Recording of November 1962: Berlioz: Symphonie fantastique

Berlioz: Symphonie fantastique
Boston Symphony Orchestra, Charles Munch, conductor
RCA Victor LSC-2608 (LP). TT: 48:40

It is easy to forget that the hi-fi movements—the "March to the Scaffold" and the "Dream of a Witches' Sabbath"—comprise barely a third of the music in the Symphonie fantastique, yet when we listen to most of the available versions of this, we can understand why the first three movements are usually passed up by the record listener. Two are slow and brooding, one is a wispy sort of waltz, and all three require a certain combination of flowing gentleness and grotesquerie that few orchestras and fewer conductors can carry off. It is in these first three movements where most readings of Berlioz' best-known work fall flat. Either they are too sweetly pastoral or too episodic and choppy, or they degenerate into unreliered dullness.

Here, these three movements are less tortured-sounding than the intent of the music would seem to require, but they flow with a subdued langor that does seem to make a certain degree of sense and is probably a valid interpretation.

Fine, but what about the last two movements, the window-rattlers that many hi-fi enthusiasts will buy the record solely for anyway? The performances of these noisy tours de force can best be described as inspired or, rather, maniacally possessed. This is some of the most thrilling playing I have heard, under Mr. Munch or anybody else for that matter. The closing section is a real hair-raiser, that makes you want to stand up and shout Bravo, not only for Mr. Munch, but for everyone else who had a hand in this production, for it is quite possibly the finest stereo disc of an orchestra that has been made in the US. Thanks to an almost complete absence of technical gimmickry, strings for once sound like strings, brasses are round and biting, and the whole sound has the kind of richness and solidity I haven't heard from a disc since London abandoned the RIAA curve in 1959.

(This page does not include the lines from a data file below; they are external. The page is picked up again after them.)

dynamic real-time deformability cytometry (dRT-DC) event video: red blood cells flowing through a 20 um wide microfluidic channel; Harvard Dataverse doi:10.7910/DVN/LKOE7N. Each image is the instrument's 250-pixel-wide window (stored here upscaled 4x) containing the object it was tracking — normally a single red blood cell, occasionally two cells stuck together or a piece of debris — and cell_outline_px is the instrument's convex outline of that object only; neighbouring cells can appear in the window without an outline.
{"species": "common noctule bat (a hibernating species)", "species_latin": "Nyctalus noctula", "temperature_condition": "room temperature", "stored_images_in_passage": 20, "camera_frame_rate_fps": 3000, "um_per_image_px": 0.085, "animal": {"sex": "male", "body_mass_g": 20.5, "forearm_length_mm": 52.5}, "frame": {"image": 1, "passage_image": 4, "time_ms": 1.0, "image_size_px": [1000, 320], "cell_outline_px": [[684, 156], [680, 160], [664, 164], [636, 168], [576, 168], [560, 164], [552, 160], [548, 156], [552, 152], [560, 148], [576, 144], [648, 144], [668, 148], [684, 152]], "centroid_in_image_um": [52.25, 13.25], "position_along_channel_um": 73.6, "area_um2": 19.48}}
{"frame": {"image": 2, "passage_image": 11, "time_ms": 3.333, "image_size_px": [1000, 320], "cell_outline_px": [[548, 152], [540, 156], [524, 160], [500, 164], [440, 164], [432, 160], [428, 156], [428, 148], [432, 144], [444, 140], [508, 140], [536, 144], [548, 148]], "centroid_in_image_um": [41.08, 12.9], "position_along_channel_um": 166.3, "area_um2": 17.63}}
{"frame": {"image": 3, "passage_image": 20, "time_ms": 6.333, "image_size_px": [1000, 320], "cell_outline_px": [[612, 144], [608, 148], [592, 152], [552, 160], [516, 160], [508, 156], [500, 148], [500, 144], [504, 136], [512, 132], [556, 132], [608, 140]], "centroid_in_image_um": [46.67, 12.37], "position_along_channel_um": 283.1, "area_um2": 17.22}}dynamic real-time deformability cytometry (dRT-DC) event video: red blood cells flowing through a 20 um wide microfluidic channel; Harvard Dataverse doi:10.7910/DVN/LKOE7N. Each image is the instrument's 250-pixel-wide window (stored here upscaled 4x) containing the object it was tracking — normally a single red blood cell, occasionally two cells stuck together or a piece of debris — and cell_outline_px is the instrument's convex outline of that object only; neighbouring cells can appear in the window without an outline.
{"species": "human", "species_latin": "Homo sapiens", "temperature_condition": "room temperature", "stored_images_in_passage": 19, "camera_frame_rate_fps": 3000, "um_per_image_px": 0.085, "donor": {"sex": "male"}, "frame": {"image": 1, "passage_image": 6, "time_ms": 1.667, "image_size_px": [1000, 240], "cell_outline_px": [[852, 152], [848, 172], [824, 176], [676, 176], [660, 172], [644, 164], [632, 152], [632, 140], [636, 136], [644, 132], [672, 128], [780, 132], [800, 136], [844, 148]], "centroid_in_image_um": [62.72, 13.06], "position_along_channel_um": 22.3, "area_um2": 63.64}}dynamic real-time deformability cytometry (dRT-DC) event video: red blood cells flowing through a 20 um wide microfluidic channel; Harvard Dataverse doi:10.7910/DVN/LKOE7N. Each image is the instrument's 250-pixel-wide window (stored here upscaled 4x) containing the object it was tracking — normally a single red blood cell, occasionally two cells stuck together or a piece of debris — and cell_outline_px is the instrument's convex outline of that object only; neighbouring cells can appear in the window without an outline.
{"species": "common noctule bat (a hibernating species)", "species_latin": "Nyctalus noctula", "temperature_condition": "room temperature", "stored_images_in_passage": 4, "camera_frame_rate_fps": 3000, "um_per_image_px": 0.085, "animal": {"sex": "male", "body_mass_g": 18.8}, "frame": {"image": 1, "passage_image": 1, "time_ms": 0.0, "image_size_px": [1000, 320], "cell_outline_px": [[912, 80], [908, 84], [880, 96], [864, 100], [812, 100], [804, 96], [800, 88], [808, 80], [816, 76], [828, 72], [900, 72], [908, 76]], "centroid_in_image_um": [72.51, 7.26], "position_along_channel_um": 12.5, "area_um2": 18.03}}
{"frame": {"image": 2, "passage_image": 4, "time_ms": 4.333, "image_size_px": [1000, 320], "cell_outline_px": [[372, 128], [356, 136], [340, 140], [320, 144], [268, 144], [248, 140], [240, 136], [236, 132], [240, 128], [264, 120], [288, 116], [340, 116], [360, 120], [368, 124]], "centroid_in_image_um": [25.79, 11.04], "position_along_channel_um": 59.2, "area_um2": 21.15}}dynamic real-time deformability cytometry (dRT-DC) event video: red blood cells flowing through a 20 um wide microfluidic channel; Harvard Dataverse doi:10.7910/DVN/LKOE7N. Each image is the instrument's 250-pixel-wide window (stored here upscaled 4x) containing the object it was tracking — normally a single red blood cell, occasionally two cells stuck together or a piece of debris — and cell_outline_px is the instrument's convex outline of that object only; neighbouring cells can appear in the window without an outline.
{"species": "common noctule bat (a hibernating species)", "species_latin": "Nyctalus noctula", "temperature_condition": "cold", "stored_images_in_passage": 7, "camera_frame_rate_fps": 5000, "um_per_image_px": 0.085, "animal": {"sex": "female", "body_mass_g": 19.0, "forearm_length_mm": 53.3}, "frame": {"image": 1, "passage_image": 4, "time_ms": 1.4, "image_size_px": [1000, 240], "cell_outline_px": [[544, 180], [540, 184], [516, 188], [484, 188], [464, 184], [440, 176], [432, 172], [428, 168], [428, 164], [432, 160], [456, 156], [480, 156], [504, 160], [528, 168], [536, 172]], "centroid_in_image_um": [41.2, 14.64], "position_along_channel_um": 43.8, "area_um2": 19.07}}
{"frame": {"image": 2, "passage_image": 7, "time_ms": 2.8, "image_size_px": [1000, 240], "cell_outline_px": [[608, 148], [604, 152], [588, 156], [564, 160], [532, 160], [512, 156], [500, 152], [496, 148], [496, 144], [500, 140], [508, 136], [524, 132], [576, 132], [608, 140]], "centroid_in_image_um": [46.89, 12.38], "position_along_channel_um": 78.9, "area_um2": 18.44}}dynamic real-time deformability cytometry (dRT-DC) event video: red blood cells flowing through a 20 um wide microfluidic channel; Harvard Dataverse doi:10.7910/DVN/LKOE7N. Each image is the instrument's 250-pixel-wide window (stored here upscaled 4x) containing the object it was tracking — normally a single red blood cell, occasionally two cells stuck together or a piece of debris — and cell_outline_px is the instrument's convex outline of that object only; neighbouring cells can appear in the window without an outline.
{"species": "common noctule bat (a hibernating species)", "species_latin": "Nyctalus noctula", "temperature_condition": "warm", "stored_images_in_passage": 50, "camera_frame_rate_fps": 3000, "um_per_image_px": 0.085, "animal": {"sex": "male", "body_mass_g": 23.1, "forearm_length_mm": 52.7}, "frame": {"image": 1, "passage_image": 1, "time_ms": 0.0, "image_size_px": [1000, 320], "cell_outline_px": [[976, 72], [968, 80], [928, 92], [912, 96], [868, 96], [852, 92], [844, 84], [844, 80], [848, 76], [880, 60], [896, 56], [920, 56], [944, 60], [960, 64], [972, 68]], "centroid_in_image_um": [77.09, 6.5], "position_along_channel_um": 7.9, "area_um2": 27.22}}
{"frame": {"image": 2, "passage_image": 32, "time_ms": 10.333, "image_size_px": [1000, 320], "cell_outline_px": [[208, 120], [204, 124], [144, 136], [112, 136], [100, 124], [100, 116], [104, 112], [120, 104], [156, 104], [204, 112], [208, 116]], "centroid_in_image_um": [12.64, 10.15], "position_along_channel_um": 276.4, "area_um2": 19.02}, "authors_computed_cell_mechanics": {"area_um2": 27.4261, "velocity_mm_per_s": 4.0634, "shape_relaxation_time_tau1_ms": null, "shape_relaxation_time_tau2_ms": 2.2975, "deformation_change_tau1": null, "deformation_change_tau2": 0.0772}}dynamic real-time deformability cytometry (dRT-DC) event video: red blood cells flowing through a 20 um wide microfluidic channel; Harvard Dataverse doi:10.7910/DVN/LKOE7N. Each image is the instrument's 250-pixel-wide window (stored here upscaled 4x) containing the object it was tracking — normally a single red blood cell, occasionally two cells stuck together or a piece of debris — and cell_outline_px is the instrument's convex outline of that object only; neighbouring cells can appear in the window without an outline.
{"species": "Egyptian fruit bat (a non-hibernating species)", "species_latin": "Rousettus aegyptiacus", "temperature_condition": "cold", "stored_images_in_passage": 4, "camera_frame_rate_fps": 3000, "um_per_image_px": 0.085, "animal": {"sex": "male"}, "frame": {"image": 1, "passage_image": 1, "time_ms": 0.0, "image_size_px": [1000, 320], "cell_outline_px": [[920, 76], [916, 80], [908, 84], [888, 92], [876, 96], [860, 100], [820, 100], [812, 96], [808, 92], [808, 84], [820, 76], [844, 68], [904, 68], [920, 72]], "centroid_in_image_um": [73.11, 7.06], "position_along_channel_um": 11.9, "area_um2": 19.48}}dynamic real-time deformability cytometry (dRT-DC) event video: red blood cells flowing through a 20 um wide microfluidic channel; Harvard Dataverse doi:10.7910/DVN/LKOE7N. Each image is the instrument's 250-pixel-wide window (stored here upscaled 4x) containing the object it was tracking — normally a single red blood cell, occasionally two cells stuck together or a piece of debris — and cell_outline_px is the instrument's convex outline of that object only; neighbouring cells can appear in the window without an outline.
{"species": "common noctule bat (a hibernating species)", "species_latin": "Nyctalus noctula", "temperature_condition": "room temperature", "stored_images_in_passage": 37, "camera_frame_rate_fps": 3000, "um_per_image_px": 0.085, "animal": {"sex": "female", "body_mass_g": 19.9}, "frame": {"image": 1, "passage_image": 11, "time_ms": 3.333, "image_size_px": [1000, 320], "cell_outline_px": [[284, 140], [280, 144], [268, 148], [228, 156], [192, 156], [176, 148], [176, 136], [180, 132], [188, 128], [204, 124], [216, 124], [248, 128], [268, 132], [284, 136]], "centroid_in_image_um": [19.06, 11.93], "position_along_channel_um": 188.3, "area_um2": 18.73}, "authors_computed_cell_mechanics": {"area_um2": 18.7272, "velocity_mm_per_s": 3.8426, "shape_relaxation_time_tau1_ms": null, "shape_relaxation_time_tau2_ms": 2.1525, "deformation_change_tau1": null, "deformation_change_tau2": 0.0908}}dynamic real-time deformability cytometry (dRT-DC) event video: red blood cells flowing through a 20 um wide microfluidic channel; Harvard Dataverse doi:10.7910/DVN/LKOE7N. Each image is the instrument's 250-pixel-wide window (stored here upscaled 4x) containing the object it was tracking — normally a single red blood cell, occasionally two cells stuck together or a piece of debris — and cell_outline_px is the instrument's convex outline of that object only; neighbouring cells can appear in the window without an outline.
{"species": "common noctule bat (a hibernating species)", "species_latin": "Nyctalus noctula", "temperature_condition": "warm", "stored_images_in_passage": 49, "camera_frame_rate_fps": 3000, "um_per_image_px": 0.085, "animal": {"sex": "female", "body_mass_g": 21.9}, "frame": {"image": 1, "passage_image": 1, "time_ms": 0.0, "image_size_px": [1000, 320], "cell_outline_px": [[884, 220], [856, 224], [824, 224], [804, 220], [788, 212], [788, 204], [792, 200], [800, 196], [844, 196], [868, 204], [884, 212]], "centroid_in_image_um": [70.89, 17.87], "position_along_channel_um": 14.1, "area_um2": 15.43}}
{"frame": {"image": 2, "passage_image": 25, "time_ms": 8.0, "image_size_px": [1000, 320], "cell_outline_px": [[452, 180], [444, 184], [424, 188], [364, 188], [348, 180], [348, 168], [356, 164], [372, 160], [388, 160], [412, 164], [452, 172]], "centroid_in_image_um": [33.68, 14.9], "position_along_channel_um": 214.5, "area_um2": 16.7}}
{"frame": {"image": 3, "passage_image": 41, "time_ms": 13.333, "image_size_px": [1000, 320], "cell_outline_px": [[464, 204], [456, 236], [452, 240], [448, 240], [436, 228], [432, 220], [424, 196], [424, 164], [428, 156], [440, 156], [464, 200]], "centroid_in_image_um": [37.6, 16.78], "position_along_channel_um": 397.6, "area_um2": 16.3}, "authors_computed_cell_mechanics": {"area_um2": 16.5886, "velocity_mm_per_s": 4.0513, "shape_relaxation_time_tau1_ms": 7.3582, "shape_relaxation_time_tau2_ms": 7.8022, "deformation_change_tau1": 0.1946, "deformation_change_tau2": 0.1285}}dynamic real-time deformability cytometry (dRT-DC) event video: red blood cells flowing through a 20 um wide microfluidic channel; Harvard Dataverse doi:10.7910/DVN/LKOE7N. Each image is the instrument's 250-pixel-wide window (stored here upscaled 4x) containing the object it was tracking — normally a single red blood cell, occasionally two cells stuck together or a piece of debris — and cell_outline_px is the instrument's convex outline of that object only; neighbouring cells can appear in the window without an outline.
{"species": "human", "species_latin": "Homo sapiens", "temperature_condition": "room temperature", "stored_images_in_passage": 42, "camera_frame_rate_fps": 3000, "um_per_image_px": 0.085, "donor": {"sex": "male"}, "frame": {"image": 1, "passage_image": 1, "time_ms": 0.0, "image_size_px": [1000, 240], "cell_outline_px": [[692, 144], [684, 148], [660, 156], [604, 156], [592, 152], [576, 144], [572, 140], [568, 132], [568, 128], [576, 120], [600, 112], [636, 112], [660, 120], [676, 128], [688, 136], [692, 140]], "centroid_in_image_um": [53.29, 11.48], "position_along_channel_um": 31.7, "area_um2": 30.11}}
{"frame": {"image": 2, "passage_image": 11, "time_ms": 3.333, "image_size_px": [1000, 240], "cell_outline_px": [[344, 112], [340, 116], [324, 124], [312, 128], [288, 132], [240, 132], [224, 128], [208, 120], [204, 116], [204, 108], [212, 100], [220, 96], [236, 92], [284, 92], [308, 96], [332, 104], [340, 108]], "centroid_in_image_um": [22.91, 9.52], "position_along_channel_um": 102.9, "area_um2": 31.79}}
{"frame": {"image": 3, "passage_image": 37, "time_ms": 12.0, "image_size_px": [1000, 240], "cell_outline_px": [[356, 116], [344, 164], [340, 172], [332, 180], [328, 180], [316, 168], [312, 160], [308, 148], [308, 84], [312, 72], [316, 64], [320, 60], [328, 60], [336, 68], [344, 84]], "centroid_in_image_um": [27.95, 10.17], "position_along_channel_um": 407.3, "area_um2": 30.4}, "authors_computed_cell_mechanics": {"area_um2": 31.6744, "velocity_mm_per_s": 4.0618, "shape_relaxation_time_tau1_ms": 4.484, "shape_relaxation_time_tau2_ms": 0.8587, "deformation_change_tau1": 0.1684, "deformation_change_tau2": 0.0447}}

The low end is deep and tightly controlled, and the highs are sweet and extended, with that rare combination of silky sheen and guttiness that can only be reproduced through real top-end response. If there is appreciable dynamic-range limiting on this, I was not aware of it, so overwhelming was the whole effect. Surfaces were so quiet and groove tracing so clean that it was easy for me to forget that I was listening to a disc.

This is one the record industry in general might do well to look to as a new standard of excellence by which future orchestral stereo discs can be judged.—J. Gordon Holt

s10sondek's picture

Many thanks for continuing to post to Stereophile's website these vintage JGH album reviews. Such was the depth of JGH's knowledge that even throwaway asides and parenthetical comments pique my interest, such as this one:

"...since London abandoned the RIAA curve in 1959."

Egads! Really?

I have, of course, heard stories about engineers deploying alternative equalization curves in consumer phono preamplifier circuits, but assumed this was of limited utility as I was under the impression that all the major labels quickly adopted the RIAA curve rather early on in the LP game (pre-stereo for sure). Is my understanding incorrect? Should us vinyl listeners be invoking a different Decca equalization curve for London/Decca records? Are there any other labels (like Meloydia, Philips, etc) that may also require a different curve other than the RIAA standard in order to correctly play back?

(I guess I should insert a joke here about Mercury LP's requiring a presence-region de-emphasis to counteract the Telefunken M201 response curve, but once we get going on correcting for mic nonlinearities, the madness may erupt into a flame war that would likely never cease).

Anyway, could anyone please clear up this confusion on my end? Very curious.

the nightfly's picture

Ironic that, when RCA/BMG embarked on their massive Living Stereo re-release series on CD and SACD, they opted for the previously-unreleased 1954 recording of this work by these forces - excellent sonically, but comparatively tepid in the final two movements - and never reissued this "new standard of excellence by which future orchestral stereo discs can be judged" except as a short-lived, mediocre remaster on their ultra-budget Victrola label.

Fortunately, HDTT has since released a 24/192 transfer from a pristine RCA 4-track open reel tape, so we can now finally hear this recording in as good quality as we're likely to ever get.